Rappelez-vous : dans le dernier épisode, Marine Ferjois, petite mamie de 70 et quelques printemps, faisait la connaissance par “i-maïle” de Charles-Etienne, alias Nina Mesonzhnik, une ukrainienne atteinte d’un mal aussi mystérieux qu’incurable dont les dernières volontés consistent à léguer à un parfait étranger l’intégralité de son épargne, soit un bon million d’euros.

Hélas, tout ne s’est pas passé comme prévu pour mamie : après avoir confié à Charles-Etienne / Nina qu’elle était contrainte de venir chercher son argent sur les mains pour cause d’amputation des deux jambes, “CE” s’est rendu compte de la supercherie et n’a plus donné de ses nouvelles.

Pour cette nouvelle édition de “Correspondances d’Afrique”, on reprend (quasiment) les mêmes et on recommence : Harrison Faurde, l’illustre acteur, ou plutôt sa géniale contrefaçon, va prendre contact avec Charles-Etienne en prétextant avoir reçu un mail sur Viadeo…

Les Aventuriers de la correspondance perdue

Le pari est fichtrement osé. Charles-Etienne va-t-il capter direct la monstrueuse énormité ? Si c’est un fan d’Indiana Jones ou de Star Wars, on est foutus, mais qu’importe, osons !

La bouteille à la mer est lancée, ne reste plus qu’à attendre une réponse. Comme d’hab, on reste soft au début, histoire de ne pas trop brusquer Nina.

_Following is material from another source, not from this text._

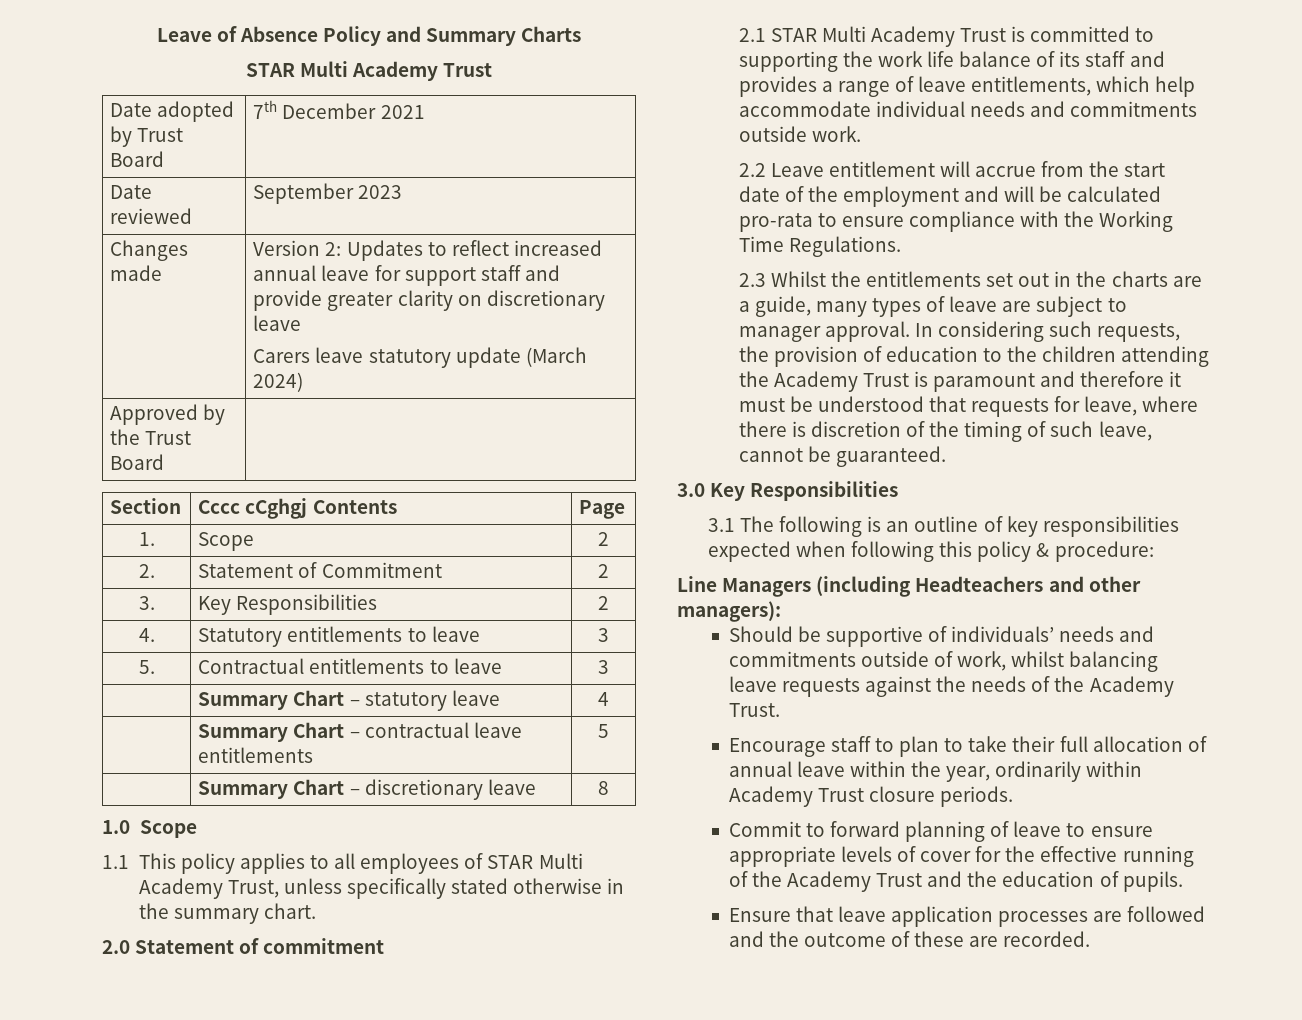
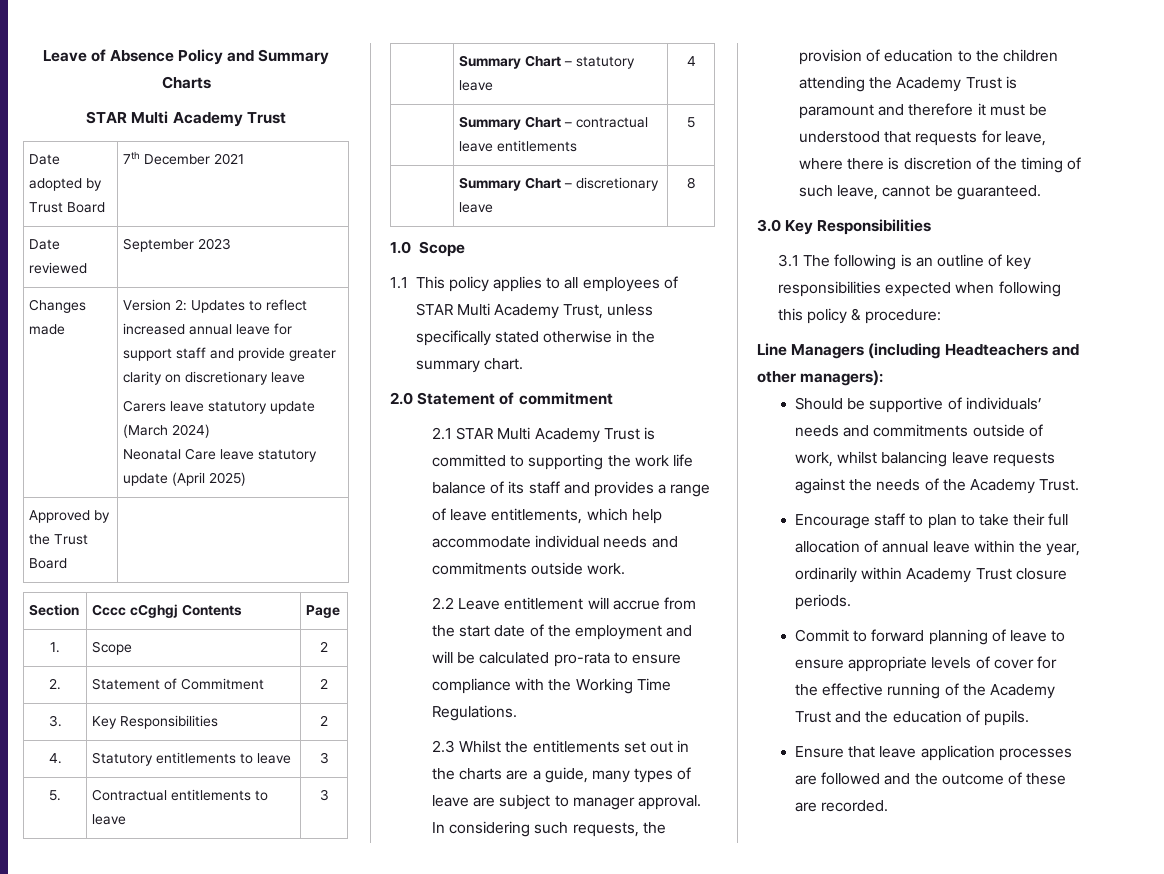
(304, 382) none -> [123,448,318,462] [123,472,247,486] // Neonatal Care leave statutory update (April 2025)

Bingo, CE a mordu à l’hameçon ! Il ne semble pas connaitre l’ami Harrison. Tant pis pour lui. Comme CE a des consignes précises pour gagner en pigeonnage productivité, il fait un gros copié / collé en changeant simplement le prénom. Ça alors, quelle surprise.

Harrison se prête au jeu et décrit un peu sa life. Trop gros, passera pas ? Nous verrons.

… Eh bien si, ça passe “crème” comme disent les d’jeuns. CE nous ressert un gros copié / collé indigeste, nous enjoignant à répondre à ses questions.

Harrison s’interroge, et pour cause ! Il évite de dire trop de conneries pour que CE ne s’interroge pas trop sur l’identité réelle de ce fringuant aventurier.

Je vous passe les copié / collé habituels de CE qui ne fait visiblement, à notre plus grande déception, guère d’effort pour être un tant soi peu original. Harrison tente quelques boutades…

… Et se présente à ce cher directeur par intérim, Henry MONTERO. On reste trankil pour éviter d’alarmer Momo. Il pourrait prendre peur.

Il est si fragile.

Henry répond fissa et nous sert la même bouillie. Sacré CE.

Harrison répond à son tour et tente quelques fantaisies en guise de paraphe, dont une carte d’identité complètement bidonnée sous ce bon vieux Toshop des familles.

La belle carte d’identité d’Harrison. Il pourrait presque devenir fraudeur, le bougre.


Malheureusement pour nous, Henry n’a jamais donné suite à cet email. CE s’est-il aperçu de l’effroyable tromperie ? Difficile à dire, ou alors a-t-il ferré un pigeon bien plus prometteur que ce relou de Harrison avec ses histoires archéologiques ubuesques.

Un bilan en demi-teinte donc, en partie imputable à la paresse de Charles-Etienne qui n’a guère fait d’efforts pour égayer notre journée.